Multiple carriage returns within quotation marks causing new lines in csv

Mary_Roberts · January 13, 2015, 5:15pm

There is a closed thread called "carriage returns within quotation marks causing new lines in csv" that I am unable to post to, so I am starting a new thread.

The awk solution worked perfectly in most cases. We have some cases where there are multiple carriage returns within a single quoted field. Is there a way to modify this awk script to have it look for multiple occurrences of CR within a single quoted field?

The example given was:

"apple","banana","orange"
"pineapple","grape","straw
berry"
"apple","banana","cherry"

My example would be:

"apple","banana","orange"
"pineapple","grape","straw

berry"
"apple","banana","cherry"

Thanks for any help.

Chubler_XL · January 13, 2015, 7:00pm

The solution posted by Don Cragan in that thread seem to work fine for your example:

awk '
/^["]/{if(out != "") print out;out = $0;next}
{out = out $0}
END {if(out != "") print out}' infile

Mary_Roberts · January 16, 2015, 11:35am

Thanks for your reply. It turns out that if the CR is just before the final end quote, it does not work. Any other ideas?

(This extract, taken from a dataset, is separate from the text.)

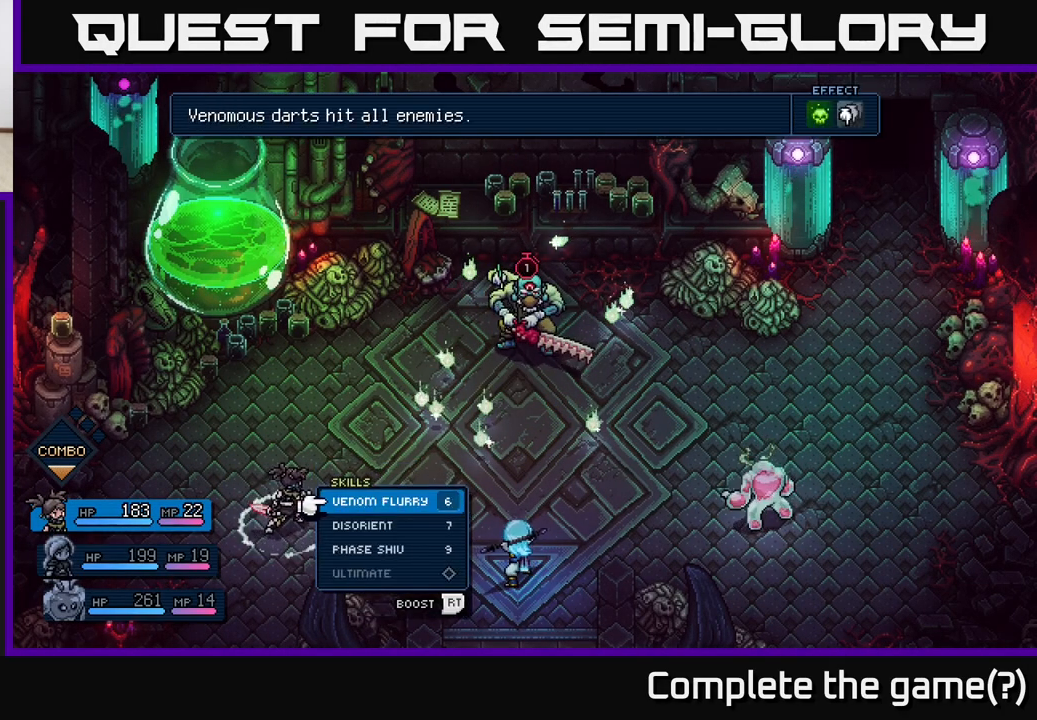
{"buttons": [], "left_stick": "down", "right_stick": "center", "events": [[417, "left_stick", "down"]]}
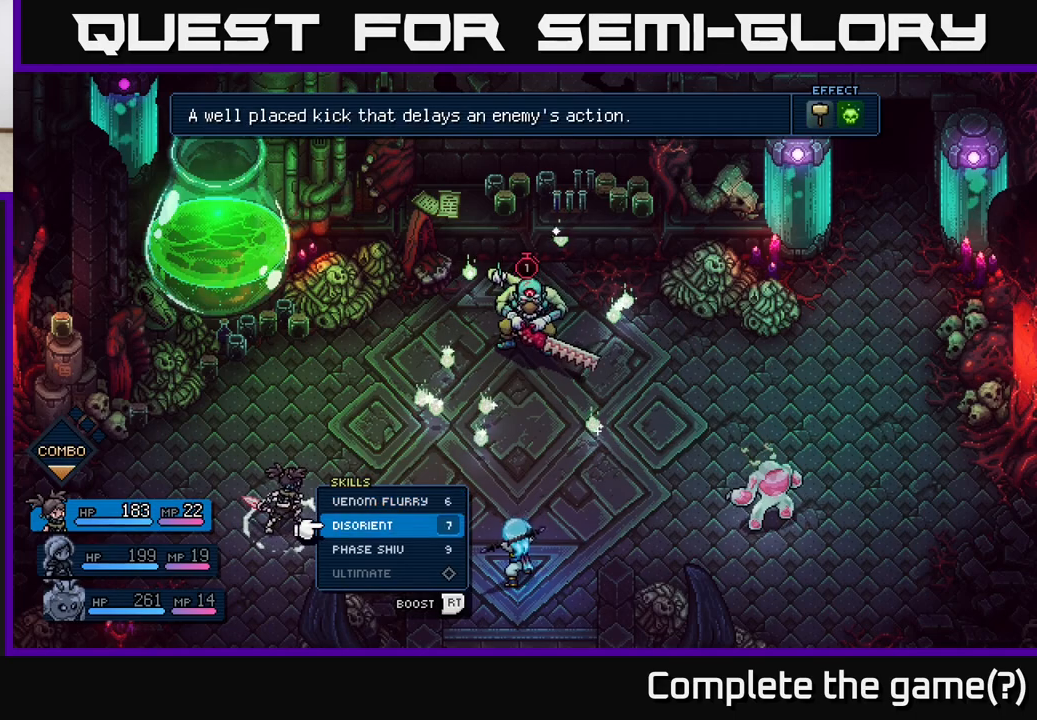
{"buttons": [], "left_stick": "center", "right_stick": "center", "events": [[83, "left_stick", "center"], [150, "A", "down"], [233, "A", "up"]]}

*******************************************************

Looks like it only works for cases like this:

"apple berry company
banner
test"

But not for cases like:

"apple berry company
banner
"

If the closing quote is the beginning of a new line then it does not work. If the line begins with something else and then a closing quote then it works.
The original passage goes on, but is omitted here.